I found it surprisingly easy to do a simple integration of Django with an existing WordPress blog. I use Django to display content from WordPress’s database. I’ll explain how I integrated them and what made things easy.
Abstract
Who am I?
PHP user 2002-2006
Django user since 2006 (0.95)
Maintain ~20 live Django websites (all are at least 1.6, many started pre-1.0)
What I did
Client had an old WordPress blog with a custom theme we built back in the day (yuck!) and a Django website we built.
Needed to provide a consistent navigation and style between the two
Needed to make it easy to maintain. (one database, common base template, and avoid writing PHP)
Decided to use Django templates for the entire public-facing side of the website, but keep WordPress for editing and managing the content of the blog.
I could have used the-real-django-wordpress package, but I wanted to see how much work it would take if I started from scratch using ./manage.py inspectdb. I spent a few hours tweaking models until things worked and had Django naming conventions, but in the end it allowed me to have full control of the models.

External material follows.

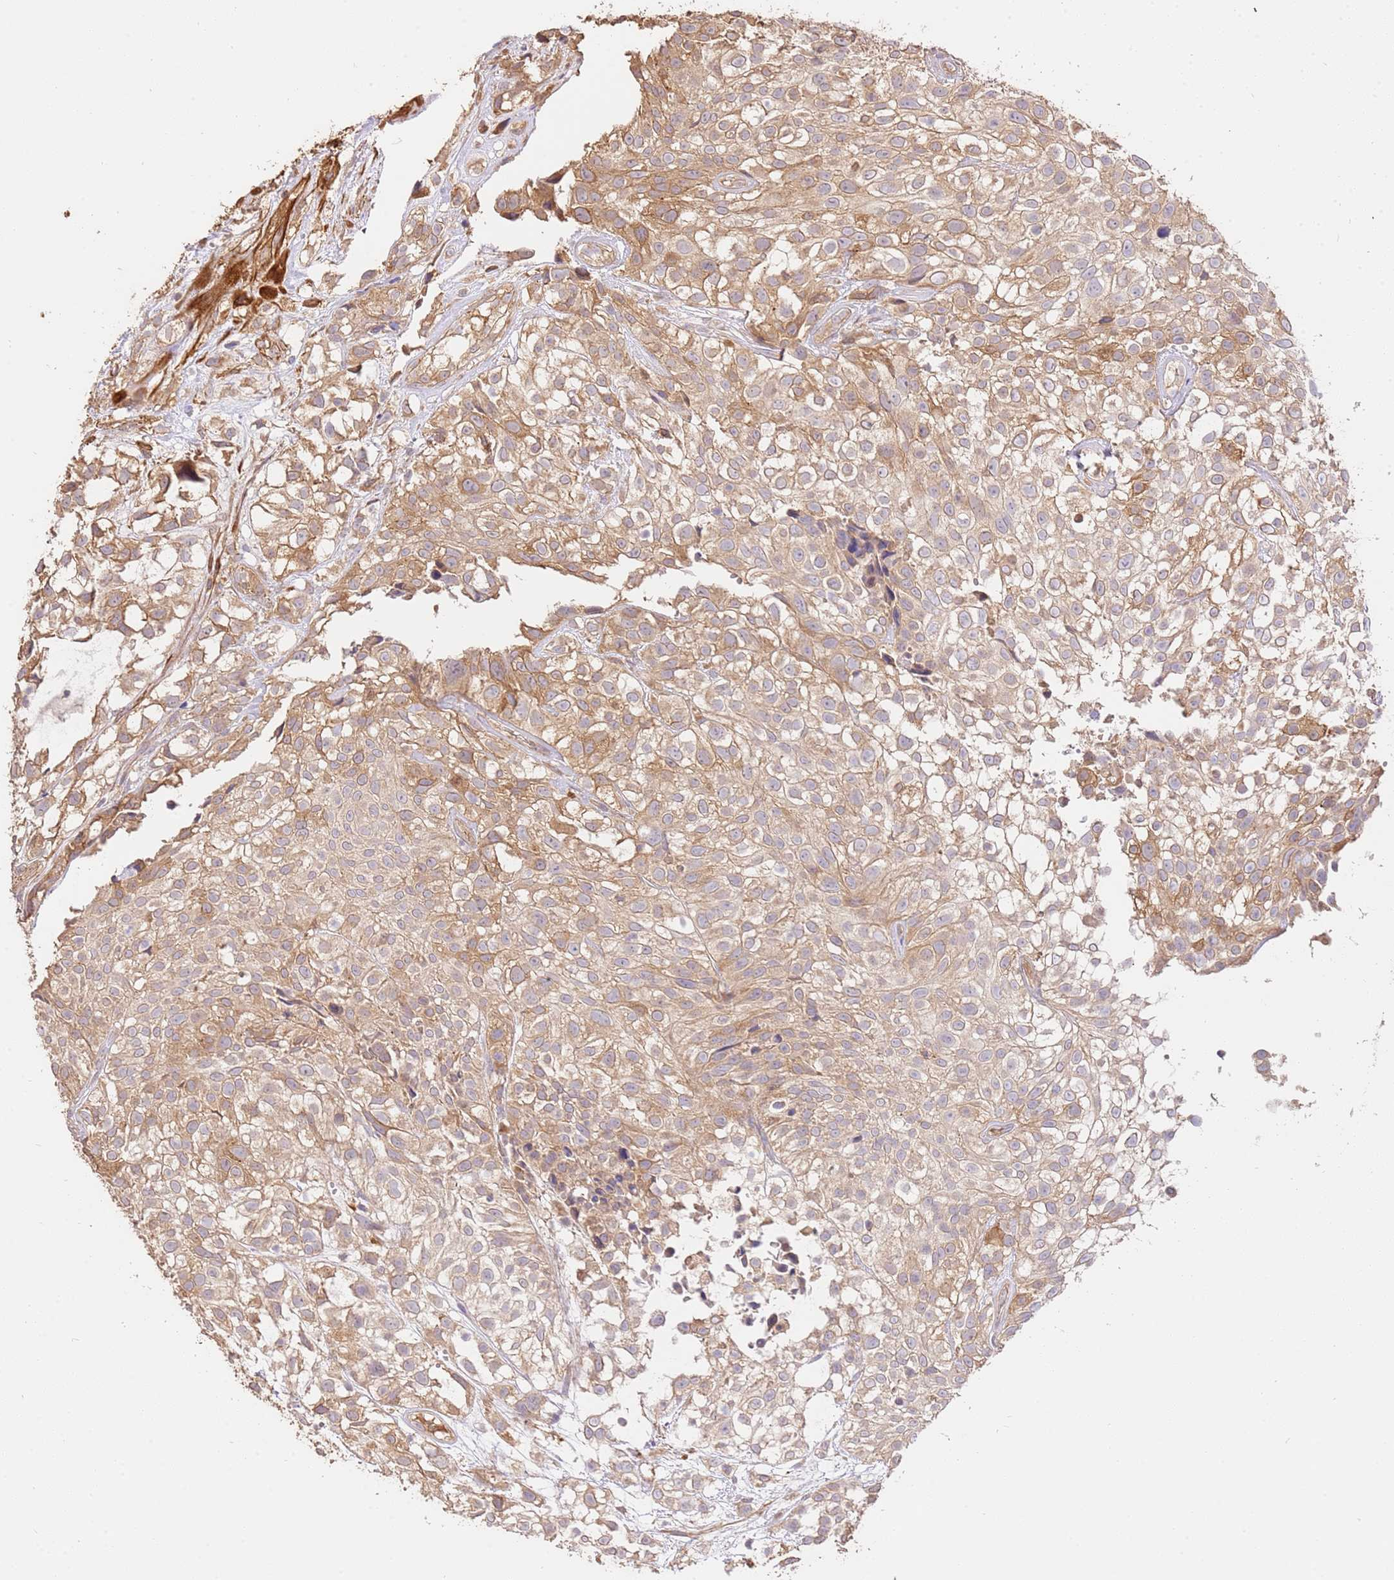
{"staining": {"intensity": "moderate", "quantity": ">75%", "location": "cytoplasmic/membranous"}, "tissue": "urothelial cancer", "cell_type": "Tumor cells", "image_type": "cancer", "snomed": [{"axis": "morphology", "description": "Urothelial carcinoma, High grade"}, {"axis": "topography", "description": "Urinary bladder"}], "caption": "Urothelial cancer tissue reveals moderate cytoplasmic/membranous staining in about >75% of tumor cells, visualized by immunohistochemistry.", "gene": "CEP55", "patient": {"sex": "male", "age": 56}}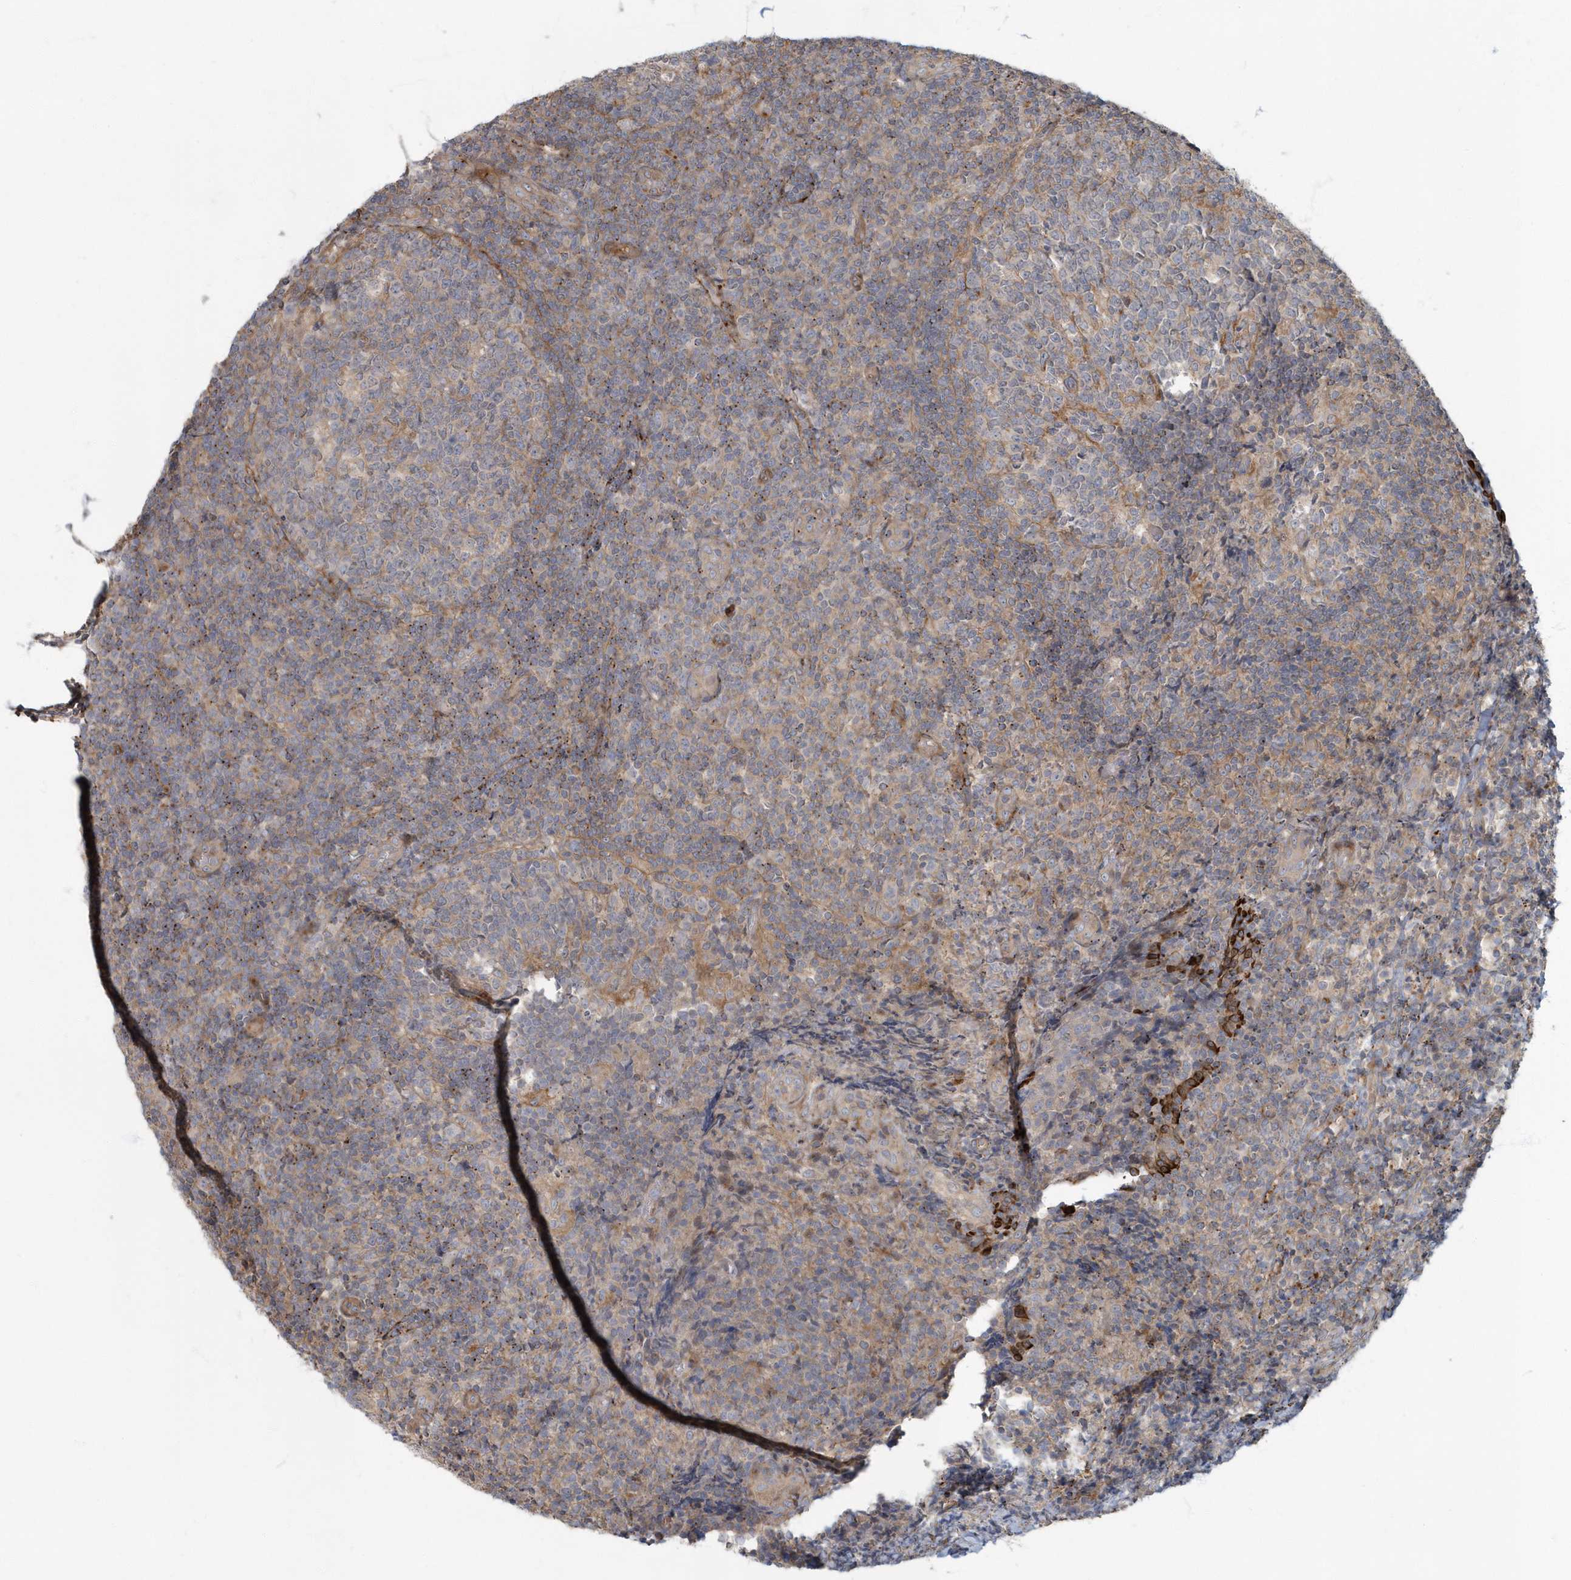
{"staining": {"intensity": "weak", "quantity": "<25%", "location": "cytoplasmic/membranous"}, "tissue": "tonsil", "cell_type": "Germinal center cells", "image_type": "normal", "snomed": [{"axis": "morphology", "description": "Normal tissue, NOS"}, {"axis": "topography", "description": "Tonsil"}], "caption": "Micrograph shows no protein staining in germinal center cells of unremarkable tonsil.", "gene": "ARHGEF38", "patient": {"sex": "female", "age": 19}}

Views are pretty simple: Post.objects.filter(post_type='post', post_status='publish')
Needed to write code to parse WordPress “shortcodes” for images embeds.
Comments are the only place where Django writes to the database. A fairly basic ModelForm does the job. They are moderated through the WordPress admin.
To keep things easy to maintain, I decided to use no WordPress plugins, and write no PHP code (except wp-config.php).
Keep PHP/WordPress running using php-fpm, php-mysql, and a few lines of nginx config. WordPress auto-installs security updates.
What makes integrating Django and WordPress easy?
It turns out WordPress maintains a well-established easy-to use editing user experience out of the box:
WYSIWYG editing
autosave, revisions, and rollback
media library
custom key/value “meta data” extra fields
comment moderation
etc
WordPress has put 13-years of thought into its Post model so I didn’t have to.
Easy to “migrate” an existing WordPress blog (just start using the database :).
I ended up having a lot more time to focus on making a great front-end and more time to work on other sections of the website.
Can shut off WordPress, and the website is still there.
Can always ditch WordPress and go django-only in the future if needed.
Disadvantages
It’s PHP. It’s two different worlds, but I’m trying to keep php-side customization minimal.
I can’t support every possible feature of WordPress (like widgets), though I can add features when I need them.
WordPress database can change over time, breaking the website, though has been pretty stable recently.
Crazy idea for the future
Copy WordPress admin’s javascript + css and re-implement backend.
A few anecdotes on content vs application (if there’s time)
Content works without needing javascript (SEO crawler bots, curl, etc)
If it shows up on a search engine result page, it’s probably content.
Content parts of websites are much easier to make than application-like pieces.
With applications, it’s generally acceptable to require javascript and use a lot of ajax
With content, it’s sometimes possible to serve the exact same content to every user, and then cache it as if it’s static content.
(though be sure not to cache security tokens!)
simple cache validation strategy: any change in the admin clears the entire cache.
pure static content doesn’t have a “Vary:” header.
In my situation, Django handles the content, and WordPress is the application.